For the past decade, the mainstay of treatment for aHUS
has been eculizumab, which is a monoclonal antibody
that acts as a terminal complement inhibitor by binding
to C5.21 Ravulizumab, a longer acting C5 inhibitor, has
also recently been found to be safe and effective and is
now being used in some centers.34 The optimal duration
of treatment is unknown, and patients often remain on
anticomplement therapy in excess of 1 year with risk of
relapse following discontinuation.35
Disseminated Intravascular Coagulopathy
DIC is a consumptive coagulopathy characterized by
overactivation of the coagulation pathway and
disordered fibrinolysis that results in diffuse
microvascular thrombosis and end-organ dysfunction.
The most common cause of DIC in critically ill patients
is sepsis, with evidence of DIC in up to one-third of
patients.36,37 However, it is also associated with a wide
variety of other underlying illnesses that are frequently
seen in the ICU, including cancer, major trauma, burns,
pancreatitis, and peripartum complications in pregnant
patients.38 Recognizing DIC is essential because it is
associated with high mortality rates and requires early
identification of the underlying cause.
Clinical Presentation
DIC can manifest with both bleeding and thrombotic
complications.

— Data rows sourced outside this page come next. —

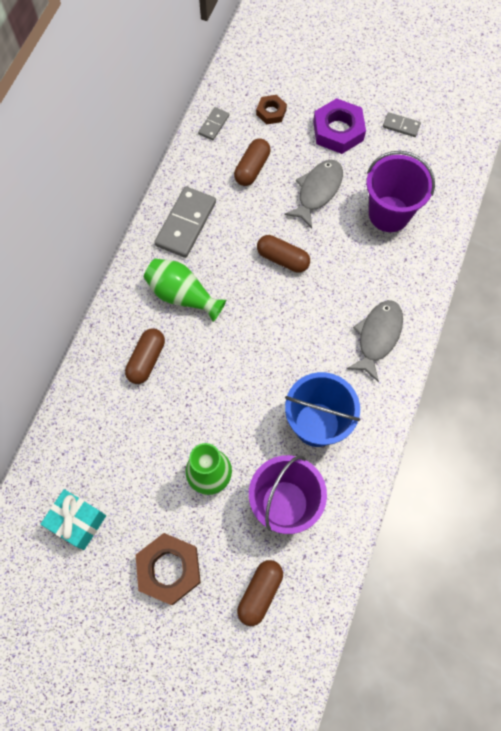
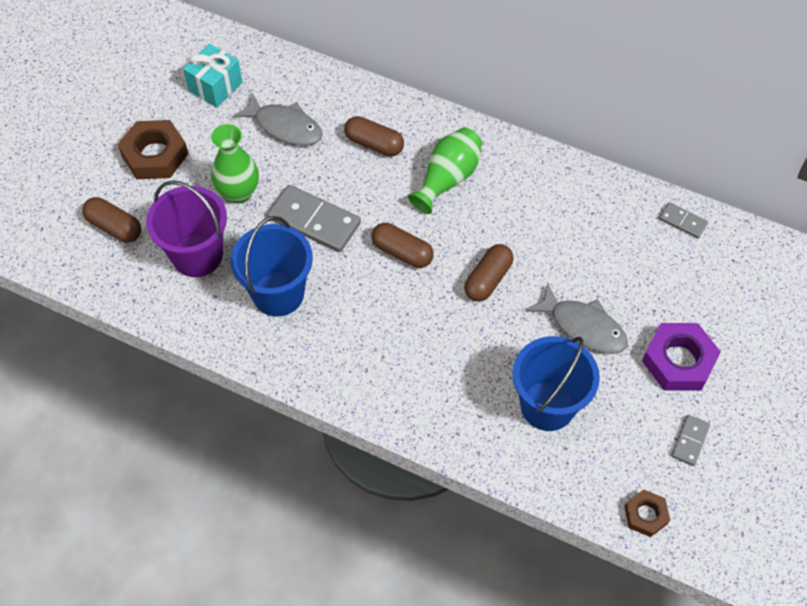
camera: 95 degrees right, 10 degrees down
(186, 224) = (540, 186): grey domino -> grey domino (314, 221)
(252, 168) = (617, 258): brown capsule -> brown capsule (402, 252)
(271, 112) = (705, 285): brown nut -> brown nut (645, 515)
(377, 336) = (376, 369): grey fish -> grey fish (285, 127)
(389, 214) = (547, 406): purple bucket -> blue bucket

Small vessel thromboses predominate,
but patients may also develop overt venous and arterial
thromboembolic complications.39 Bleeding often
manifests as oozing from puncture sites, indwelling
lines, or drains, although life-threatening pulmonary,
GI, and intracranial bleeding can occur. Patients may
also develop acute kidney injury and evidence of liver
dysfunction. Purpura fulminans is an extreme cutaneous
presentation associated with infections such as
meningococcemia and Streptococcus pneumoniae that
results in widespread and rapidly progressive skin
necrosis with a high risk of multiorgan failure and
death.40
The diagnostic criteria are outlined in Figure 2.41 In
addition, schistocytes may be seen on peripheral smear,
and antithrombin levels are characteristically low.42 DIC
can typically be separated from other causes of TMA,
such as TTP, on the basis of abnormal coagulation
parameters. Differentiating DIC from the coagulopathy
[ 161#5 CHEST MAY 2022 ]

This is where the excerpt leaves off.